### TASK DATA ###
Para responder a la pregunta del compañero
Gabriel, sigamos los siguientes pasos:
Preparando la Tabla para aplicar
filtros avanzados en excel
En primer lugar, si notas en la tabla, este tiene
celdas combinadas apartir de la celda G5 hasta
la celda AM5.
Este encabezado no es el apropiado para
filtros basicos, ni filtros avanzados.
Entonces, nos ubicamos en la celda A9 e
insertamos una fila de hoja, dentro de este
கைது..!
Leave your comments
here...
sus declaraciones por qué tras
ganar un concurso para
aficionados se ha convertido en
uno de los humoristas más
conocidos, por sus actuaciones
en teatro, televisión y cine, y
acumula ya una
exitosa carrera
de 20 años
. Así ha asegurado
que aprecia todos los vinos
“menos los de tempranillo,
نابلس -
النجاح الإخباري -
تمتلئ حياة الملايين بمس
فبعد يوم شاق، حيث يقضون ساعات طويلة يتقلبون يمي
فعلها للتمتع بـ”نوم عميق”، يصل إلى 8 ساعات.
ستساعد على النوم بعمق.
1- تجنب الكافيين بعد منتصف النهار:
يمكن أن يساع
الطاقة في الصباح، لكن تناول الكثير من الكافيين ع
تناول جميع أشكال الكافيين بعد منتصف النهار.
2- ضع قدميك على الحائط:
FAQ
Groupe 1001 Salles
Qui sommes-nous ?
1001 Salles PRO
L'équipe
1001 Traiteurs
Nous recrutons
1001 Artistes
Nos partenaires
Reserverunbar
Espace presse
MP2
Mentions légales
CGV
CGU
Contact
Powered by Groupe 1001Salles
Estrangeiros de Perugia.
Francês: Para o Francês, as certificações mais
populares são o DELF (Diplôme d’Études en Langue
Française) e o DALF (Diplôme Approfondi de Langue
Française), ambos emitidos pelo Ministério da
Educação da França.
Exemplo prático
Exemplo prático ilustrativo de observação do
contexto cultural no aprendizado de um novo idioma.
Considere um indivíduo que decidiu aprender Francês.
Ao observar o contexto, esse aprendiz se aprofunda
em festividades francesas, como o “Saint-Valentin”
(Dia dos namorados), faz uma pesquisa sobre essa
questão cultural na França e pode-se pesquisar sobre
###
### TASK DATA ###
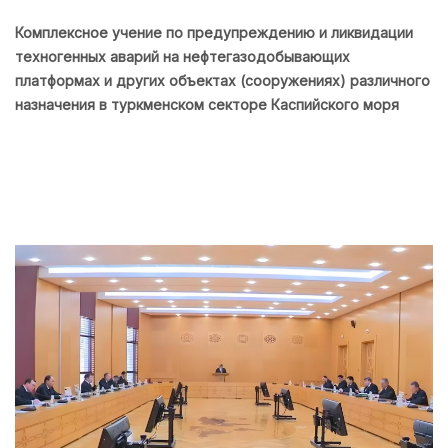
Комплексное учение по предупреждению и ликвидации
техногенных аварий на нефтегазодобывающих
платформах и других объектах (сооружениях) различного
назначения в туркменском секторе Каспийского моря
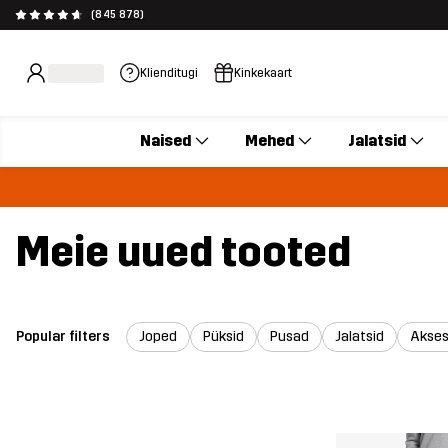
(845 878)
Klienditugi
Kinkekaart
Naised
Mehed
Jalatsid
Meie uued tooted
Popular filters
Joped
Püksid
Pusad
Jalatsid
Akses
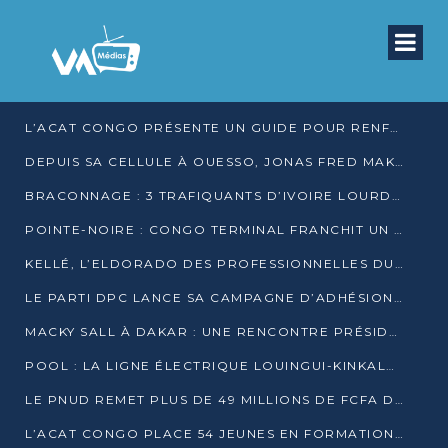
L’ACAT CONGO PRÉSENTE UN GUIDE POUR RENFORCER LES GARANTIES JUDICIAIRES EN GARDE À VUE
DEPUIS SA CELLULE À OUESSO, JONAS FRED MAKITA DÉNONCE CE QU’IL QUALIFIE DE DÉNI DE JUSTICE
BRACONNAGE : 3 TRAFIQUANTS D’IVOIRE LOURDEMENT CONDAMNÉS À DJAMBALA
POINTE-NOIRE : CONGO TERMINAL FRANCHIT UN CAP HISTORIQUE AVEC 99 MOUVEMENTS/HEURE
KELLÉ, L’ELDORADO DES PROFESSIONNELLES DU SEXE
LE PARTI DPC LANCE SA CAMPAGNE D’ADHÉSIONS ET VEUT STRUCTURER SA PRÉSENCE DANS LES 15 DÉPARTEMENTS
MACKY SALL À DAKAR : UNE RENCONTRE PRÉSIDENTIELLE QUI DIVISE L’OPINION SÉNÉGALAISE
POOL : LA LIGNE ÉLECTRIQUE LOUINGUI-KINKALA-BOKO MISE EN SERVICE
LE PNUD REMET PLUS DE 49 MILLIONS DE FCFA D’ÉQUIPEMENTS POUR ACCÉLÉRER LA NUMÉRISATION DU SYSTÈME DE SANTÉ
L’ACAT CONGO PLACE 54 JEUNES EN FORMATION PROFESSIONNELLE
###
- _ACTION ITEM_: Where does the string "contexto" occur in the data above? Copy every line that holds it.

- _WRITTEN ANSWER_:
contexto cultural no aprendizado de um novo idioma.
Ao observar o contexto, esse aprendiz se aprofunda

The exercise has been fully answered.